* **WORK TO COMPLETE**:
Would you write out all of the entries below, exactly as they stand?

[Excerpts from a dataset]
########################################
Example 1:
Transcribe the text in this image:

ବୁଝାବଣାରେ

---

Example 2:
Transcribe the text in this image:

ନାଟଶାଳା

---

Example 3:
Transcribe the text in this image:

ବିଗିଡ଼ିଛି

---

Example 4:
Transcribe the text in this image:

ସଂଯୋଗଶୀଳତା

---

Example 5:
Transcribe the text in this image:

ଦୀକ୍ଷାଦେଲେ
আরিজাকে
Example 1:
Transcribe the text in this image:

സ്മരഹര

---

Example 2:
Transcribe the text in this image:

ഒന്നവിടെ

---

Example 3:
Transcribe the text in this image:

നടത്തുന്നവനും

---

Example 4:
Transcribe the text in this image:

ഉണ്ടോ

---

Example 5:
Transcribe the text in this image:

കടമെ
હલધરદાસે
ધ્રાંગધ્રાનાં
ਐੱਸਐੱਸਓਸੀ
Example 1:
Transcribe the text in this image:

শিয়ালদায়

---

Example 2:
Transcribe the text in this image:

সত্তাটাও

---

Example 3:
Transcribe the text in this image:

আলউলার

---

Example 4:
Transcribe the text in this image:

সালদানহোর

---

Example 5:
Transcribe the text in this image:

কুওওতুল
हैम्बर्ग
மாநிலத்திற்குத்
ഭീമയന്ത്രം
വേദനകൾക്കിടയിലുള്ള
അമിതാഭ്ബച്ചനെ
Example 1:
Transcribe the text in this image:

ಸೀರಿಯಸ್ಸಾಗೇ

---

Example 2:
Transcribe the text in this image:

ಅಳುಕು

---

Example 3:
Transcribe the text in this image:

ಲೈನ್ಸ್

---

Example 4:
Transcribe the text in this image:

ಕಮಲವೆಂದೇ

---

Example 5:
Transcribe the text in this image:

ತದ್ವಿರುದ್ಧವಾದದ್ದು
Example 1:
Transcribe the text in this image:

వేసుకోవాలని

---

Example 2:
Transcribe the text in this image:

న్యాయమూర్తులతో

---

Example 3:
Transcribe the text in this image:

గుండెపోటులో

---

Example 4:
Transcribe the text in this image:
########################################
* **EXERCISE OUTPUT**:
Example 1:
Transcribe the text in this image:

ବୁଝାବଣାରେ

---

Example 2:
Transcribe the text in this image:

ନାଟଶାଳା

---

Example 3:
Transcribe the text in this image:

ବିଗିଡ଼ିଛି

---

Example 4:
Transcribe the text in this image:

ସଂଯୋଗଶୀଳତା

---

Example 5:
Transcribe the text in this image:

ଦୀକ୍ଷାଦେଲେ
আরিজাকে
Example 1:
Transcribe the text in this image:

സ്മരഹര

---

Example 2:
Transcribe the text in this image:

ഒന്നവിടെ

---

Example 3:
Transcribe the text in this image:

നടത്തുന്നവനും

---

Example 4:
Transcribe the text in this image:

ഉണ്ടോ

---

Example 5:
Transcribe the text in this image:

കടമെ
હલધરદાસે
ધ્રાંગધ્રાનાં
ਐੱਸਐੱਸਓਸੀ
Example 1:
Transcribe the text in this image:

শিয়ালদায়

---

Example 2:
Transcribe the text in this image:

সত্তাটাও

---

Example 3:
Transcribe the text in this image:

আলউলার

---

Example 4:
Transcribe the text in this image:

সালদানহোর

---

Example 5:
Transcribe the text in this image:

কুওওতুল
हैम्बर्ग
மாநிலத்திற்குத்
ഭീമയന്ത്രം
വേദനകൾക്കിടയിലുള്ള
അമിതാഭ്ബച്ചനെ
Example 1:
Transcribe the text in this image:

ಸೀರಿಯಸ್ಸಾಗೇ

---

Example 2:
Transcribe the text in this image:

ಅಳುಕು

---

Example 3:
Transcribe the text in this image:

ಲೈನ್ಸ್

---

Example 4:
Transcribe the text in this image:

ಕಮಲವೆಂದೇ

---

Example 5:
Transcribe the text in this image:

ತದ್ವಿರುದ್ಧವಾದದ್ದು
Example 1:
Transcribe the text in this image:

వేసుకోవాలని

---

Example 2:
Transcribe the text in this image:

న్యాయమూర్తులతో

---

Example 3:
Transcribe the text in this image:

గుండెపోటులో

---

Example 4:
Transcribe the text in this image:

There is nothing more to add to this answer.